▶ [Direction A]: Do these statements agree with the farming diary text? (i) The text gives 283 days as a common average gestation period for cows. (ii) Arthur Young campaigned to abolish allotments for the poor. (iii) Claridge makes no mention of potatoes. Answer each with yes or no and quote the deciding words of the text.

▶ [Given text]:
-- Begin --

28th February 1845 | Doing Various Jobs -Farming works &c Red Cow calved |
23rd January 1854 | Making out Valuations of Great Coombes Estate & sent same to Mr Alger [Red Cow Calved] |
27th January 1854 | At Home on Various matters [Duchess Calved] |
22nd April 1861 | IN PENCIL Duchess to B Calve 27th Janry At Home on Various matters |
His other cattle included,
2nd April 1861 | IN PENCIL Dolly to B Calve 7th Janry |
16th April 1861 | IN PENCIL Spotty to B Calve 20th Jan |
3rd June 1861 | IN PENCIL Cowslip to B Calve March 10th |
The gestation period for cows varies slightly but an average of 283 days being common the dates in pencil appear to indicate the day he would expect them to calve. I assume that he kept his cows at Evershot but one entry shows he had some cattle in West Coker,
22nd April 1854 | Went to Yeovil & thence to Coker when found my Wheat finished thrashing -The Heifer there had Calved |
If cattle were Martin’s first venture into farming then according to the chronology of the diaries potatoes were the second. In this case he was receiving rent almost certainly from a tenant on either the Rampisham or Ilchester estates but he was probably growing them himself by then.
6th October 1821 | Reced of John Vine remainder of Potatoe [sic] rent to Lady Dy 1821 3s 7d |
Perhaps surprisingly potatoes as a crop had a very slow start as food and even Tull appears to have thought them useful only for animal feed and improving the ground. They appear to have been cultivated first by the wealthy in their vegetable gardens but at some time they were adopted as a staple food for the poor. The advantages were obvious for not only were they nutritious they required no special preparation and could be cooked in a simple pot. The question next arose as to where they were to grow them for with the inclosure of the parish any small strips of land the poor might have owned all too often disappeared. Although Arthur Young had been keen to abolish the commons, it became obvious to him by the late 18th century that parishes where labourers had been able to retain some portion of land the poor rates were generally much lower. He began to campaign for allotments to the poor and in this he was supported by a clergyman David Davies, who suggested that such allotments should be used to grow potatoes. Even so the adoption of potatoes for the poor was a slow business. Claridge makes no mention of potatoes but Stevenson noted that the “State of the poor is much altered for the better within the last twenty years, and principally by the introduction of potatoes, which were scarcely known’ thirty years since.” In the late 1780’s “the labourers had very little beside bread and cheese and water, but at present [1812] they have the important additions of potatoes, pork and bacon”. Growing potatoes had a further advantage for “Almost every one keeps a pig, which is fed on potatoes”. The reader might note the slight contradiction of these dietary observations with those that he made when discussing dairy farming.

-- End --

▶ [Direction B]: How many lines of the rows below contain the string "markup"? Case counts, and the reply should be the number alone.

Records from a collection
-- Begin --

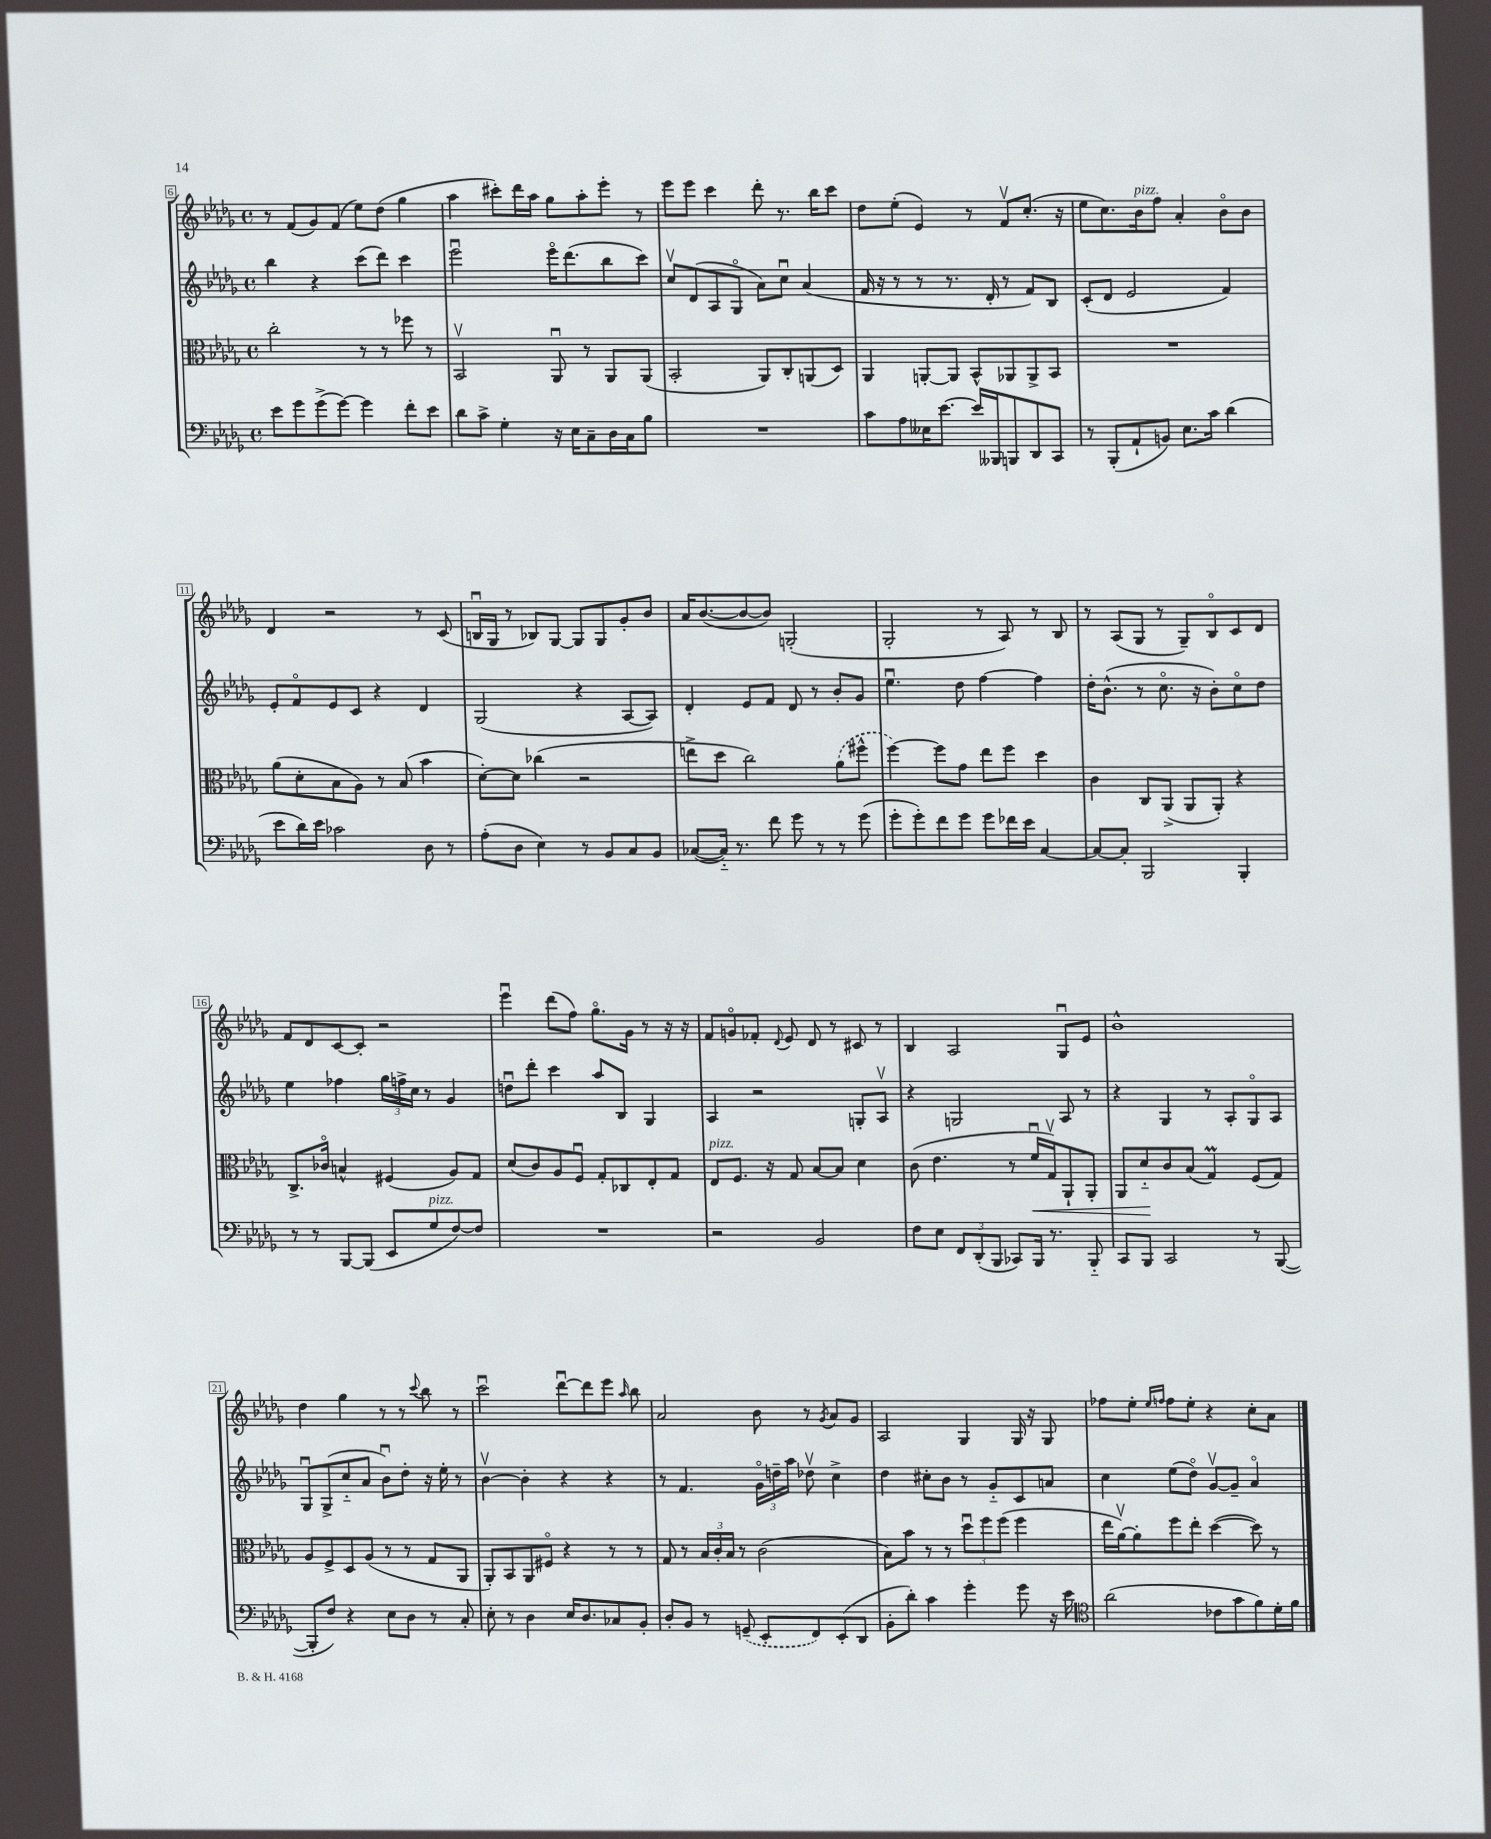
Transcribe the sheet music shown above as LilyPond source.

<<
\new StaffGroup <<
\new Staff = "s0" {
    \clef treble \key des \major \defaultTimeSignature \time 4/4
    \autoBeamOff r8 f'8[( ges'8) f'8]( ees''8[) des''8]( ges''4 |
    aes''4 cis'''8[-.) des'''16 aes''16] ges''8[ aes''8-. ees'''8]-. r8 |
    ees'''8[ ees'''8] c'''4 des'''8-. r8. bes''16[ c'''8] |
    des''8[ ees''8]-.( ees'4) r8 f'8[\upbow c''8.]-.( r16 |
    ees''8[ c''8.) bes'16^\markup { \italic "pizz." } f''8] aes'4-. bes'8[\flageolet bes'8] |
    des'4 r2 r8 c'8( |
    b16[\downbow ges16] r8 bes8[) ges8]~ ges8[ ges8 ges'8-. bes'8] |
    aes'16[ bes'8.~( bes'8~ bes'8]) g2-.( |
    ges2-. r8 aes8) r8 bes8 |
    r8 aes8[( ges8] r8 ges8[--) bes8\flageolet c'8 des'8] |
    f'8[ des'8 c'8~ c'8]-. r2 |
    ees'''4\downbow des'''8[( f''8]) ges''8.[\flageolet ges'16] r8 r16 r16 |
    f'8[ g'8\flageolet fes'8]-. \appoggiatura { des'8 } ees'8 des'8 r8 cis'8 r8 |
    bes4 aes2 ges8[\downbow ees'8] |
    bes'1-^ |
    des''4 ges''4 r8 r8 \appoggiatura { c'''8 } bes''8 r8 |
    c'''2\downbow des'''8[~\downbow des'''8 ees'''8] \grace { aes''16 } bes''8 |
    aes'2 bes'8 r8 \acciaccatura { ges'8 } aes'8[ ges'8] |
    aes2 ges4 ges16 r16 ges8 |
    fes''8[ ees''8]-. \grace { ees''16[ f''16] } f''8[ ees''8]-. r4 c''8[-. aes'8] \bar "|." |
}
\new Staff = "s1" {
    \clef treble \key des \major \defaultTimeSignature \time 4/4
    \autoBeamOff bes''4 r4 c'''8[( des'''8]) c'''4 |
    ees'''2\downbow ees'''16[\flageolet des'''8.( bes''8 c'''8]) |
    c''8[\upbow des'8( aes8 ges8]\flageolet aes'8[) c''8]\downbow aes'4( |
    f'16 r16 r8 r8 r8. des'16-. r8 f'8[) bes8] |
    c'8[-.( des'8] ees'2 f'4) |
    ees'8[-. f'8\flageolet ees'8 c'8] r4 des'4 |
    ges2( r4 aes8[~ aes8]) |
    des'4-. ees'8[ f'8] des'8 r8 bes'8[-. ges'8] |
    ees''4.\downbow des''8 f''4~ f''4 |
    des''16[-. bes'8.]-^( r8 c''8.\flageolet r16 bes'8[-.) c''8\flageolet des''8] |
    ees''4 fes''4 \tuplet 3/2 { ges''16[ f''16-> c''16] } r8 ges'4 |
    d''8[\downbow des'''8]-. c'''4 aes''8[ bes8] ges4 |
    aes4 r2 g8[-. aes8]\upbow |
    r4 g2 aes8 r8 |
    r4 ges4 r8 aes8[-. ges8\flageolet aes8] |
    ges8[\downbow ges8->( c''8-_ aes'8] bes'8[\downbow) des''8]-. r16 ees''16-. r8 |
    bes'4~\upbow bes'4-. r4 r4 |
    r8 f'4. \tuplet 3/2 { ges'16[\flageolet d''16-- aes''16] } des''8\upbow c''4-> |
    des''4 cis''8[-. bes'8] r8 ges'8[-_ c'8 a'8] |
    c''4 ees''8[( des''8]\flageolet) ges'8[~\upbow ges'8]-- aes'4\flageolet \bar "|." |
}
\new Staff = "s2" {
    \clef alto \key des \major \defaultTimeSignature \time 4/4
    \autoBeamOff c''2-. r8 r8 fes''8 r8 |
    bes,2\upbow aes,8\downbow r8 aes,8[ aes,8]( |
    bes,2-. aes,8[) c8-. a,8( des8]) |
    aes,4 a,8[~-. a,8] bes,8[-^ aes,8 aes,8-> bes,8] |
    R1 |
    aes'8[( des'8-. bes8 aes8]) r8 bes8( bes'4 |
    des'8[~-.) des'8] ces''4( r2 |
    e''8[-> des''8] c''2) \once \slurDashed aes'8[( fis''8]-^ |
    f''4~) f''8[ ges'8] ees''8[ f''8] des''4 |
    c'4 c8[ aes,8]->( aes,8[ aes,8]-.) r4 |
    c8.[-> ces'16]\flageolet b4-^ fis4( aes8[) ges8] |
    des'8[( c'8) aes8 f8]\downbow ges8[-. ces8 ees8-. ges8] |
    ees8[^\markup { \italic "pizz." } f8.] r16 ges8 bes8[~ bes8] des'4 |
    c'8( ees'4. r8 f'16[\downbow\< ges16\upbow) aes,8-! aes,8]-. |
    aes,8[ des'8-_\! c'8 bes8]( ges4\prall) f8[( ges8]) |
    aes8[ f8-> des8 aes8]( r8 r8 ges8[ aes,8] |
    aes,8[-.) bes,8 aes,8 fis8]\flageolet r4 r8 r8 |
    ges8 r8 \tuplet 3/2 { bes16[ c'16-. bes16] } r8 c'2( |
    bes8[) bes'8] r8 r8 \tuplet 3/2 { des''8[\downbow f''8 f''8]( } f''4 |
    ees''16[ aes'16~\upbow) aes'8-. f''8 ees''8]-. des''4~( des''8) r8 \bar "|." |
}
\new Staff = "s3" {
    \clef bass \key des \major \defaultTimeSignature \time 4/4
    \autoBeamOff ees'8[ ges'8 ges'8->( ges'8]~) ges'4 f'8[-. ees'8] |
    des'8[ c'8]-> ges4-. r16 ees16[ c8-- des16 c16 bes8] |
    R1 |
    c'8[ aes8 eeses16 ees'8.]~ ees'16[ beses,,16 b,,8 des,8 c,8] |
    r8 bes,,8[-.( aes,8-! b,8]) ees8.[ c'16] des'4( |
    ees'8[ des'16) ees'16] ces'2 des8 r8 |
    aes8[-.( des8] ees4) r8 bes,8[ c8 bes,8] |
    ces8[~( ces16]-_) r8. f'8 ges'8 r8 r8 ges'8( |
    ges'8[-. ges'8-.) f'8 ges'8] ges'8[ fes'16 ees'16] c4~ |
    c8[~ c8]-. bes,,2 bes,,4-. |
    r8 r8 bes,,8[~ bes,,8]( ees,8[ ges8^\markup { \italic "pizz." } f8~) f8] |
    R1 |
    r2 bes,2 |
    f8[ ees8] \tuplet 3/2 { f,8[ des,8-.( bes,,8] } ces,8[) bes,,16] r8. bes,,8-_ |
    c,8[ bes,,8] c,2 r8 bes,,8~( |
    bes,,8[-. f8]) r4 ees8[ des8] r8 c8-. |
    ees8-. r8 des4 ees16[ des8. ces8 bes,8]-. |
    des8[-. bes,8] r8 \once \slurDashed g,8--( ees,8[-. f,8) ees,8-.( des,8] |
    bes,8[-. des'8]-.) c'4 ges'4-. ges'8 r16 ees'16 |
    \clef tenor aes'2( ces'8[ ges'8 f'8) des'16-. f'16] \bar "|." |
}
>>
>>
\layout { \context { \Score currentBarNumber = #6 \override BarNumber.stencil = #(make-stencil-boxer 0.1 0.3 ly:text-interface::print) } }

-- End --

▶ [Correct response A]:
(i) Yes: "an average of 283 days being common"
(ii) No: "He began to campaign for allotments to the poor"
(iii) Yes: "Claridge makes no mention of potatoes"

▶ [Correct response B]: 3